I looked up at Josh. “I want a divorce.”
The flicker of surprise in his expression was gone as fast as it had appeared. “No, you don’t. That’s just the grief talking.”
This wasn’t beyond the realm of possibility. Yes, I really wanted a baby—and I also knew, deep down, that perpetually putting it off was Josh’s thinly veiled way of saying no. But was I willing to blow up our twelve-year marriage over that? What would our families say? Josh and I had spent nearly our entire adult lives together.
I stared at him, waiting to see if he’d at least ask if this was about us having kids.
Instead, he shook his head and said, “This is nuts, Laine. You don’t actually want a divorce. I can tell by the look on your face.”
I didn’t know what my face looked like, but I was willing to bet that beyond my newfound wrinkles—which, like a brood of cicadas, had emerged suddenly and all at once—there was at least some sadness there. That January, Josh and I had gone to New York to meet my older sister Hadley’s newborn twins, Asher and Ainsley. When Hadley had placed Ainsley in my arms, she’d been so tiny and perfect that I’d started to cry a little. Josh noticed and asked if I was okay. I assured him I was fine—just struck by the miracle of life in a way that I never had been before, even after the births of my youngest sister Piper’s three kids. “I’m so looking forward to becoming a mother,” I’d explained, gazing down at Ainsley’s downy skin.
Josh hadn’t responded, and at the time, I’d tried not to make a big deal of that. Afterward, I’d almost been able to let it go; Belle had just gotten diagnosed, and I’d been so busy trying to make her comfortable that there wasn’t room for other concerns. Now I saw that his nonresponse had been the moment I realized—if only on a subconscious level—that the one thing I truly wanted for my future was the same thing he did not. And with Belle gone, there was nothing to distract me from that truth.
I met Josh’s gaze, waiting for him to say he was at least willing to acknowledge what this was really about. Because he had to know. He just had to.
“Come on, Laine,” he said. “We’re about to have dinner.” He was as lean as a greyhound and had a boyishness to him that made his frown seem almost petulant. Usually I thought it was cute, but now I kind of wanted to tell him to grow up. “And you know I’m in the middle of a launch.”
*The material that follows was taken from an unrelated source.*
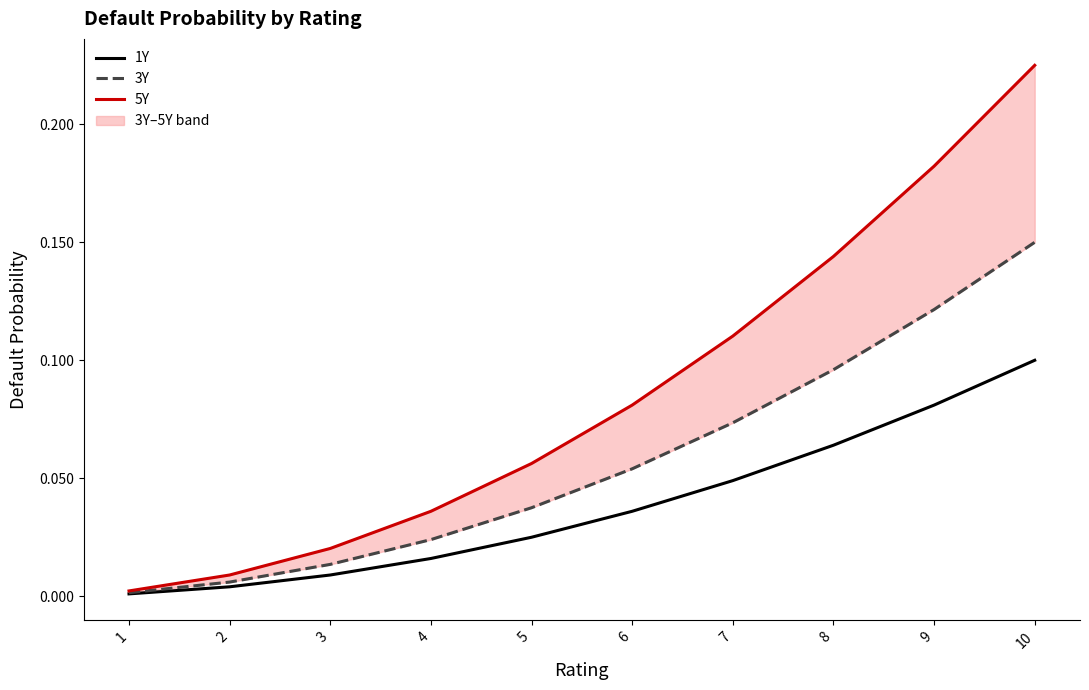

How many distinct data groups are displayed?

3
Josh was always in the middle of launching something—a new consulting company; a partnership with some purported marketing genius; or most recently, yet another phone app that was going to be the one that finally made us wildly wealthy, never mind that I would have been thrilled with markedly middle class. He identified as an entrepreneur, and while this wasn’t inaccurate, all that dreaming and scheming had yet to produce a business that made more money than it cost to run. In the beginning, I thought he was a visionary. In time, I began to have doubts—not about his brilliance but rather his ability to turn his visions into reality. Now, after a fourteen-year partnership, I’d come to believe that the four most frightening words in the English language were I have an idea.
I was not one to admit this, however. Because I loved Josh. He wasn’t a mouth breather, didn’t mind when I organized his underwear drawer, and was unflaggingly kind to waitstaff, which was to say he possessed many of the qualities I most desired in a partner. But really—I’d fallen in love with him because he believed in me; he saw possibilities for me where I did not, and his ideas for me actually seemed to work. For nearly a decade, one magazine after another had announced that it was again tightening its belt or, worse, folding. But late last year, it was Josh who suggested I harness my neat-freak tendencies and start a side business as a professional organizer. After just a few months, I was already making nearly as much organizing closets and cupboards part-time as I had working overtime as a writer. I loved the work, to say nothing of the instant gratification of a job well done and an immediate paycheck.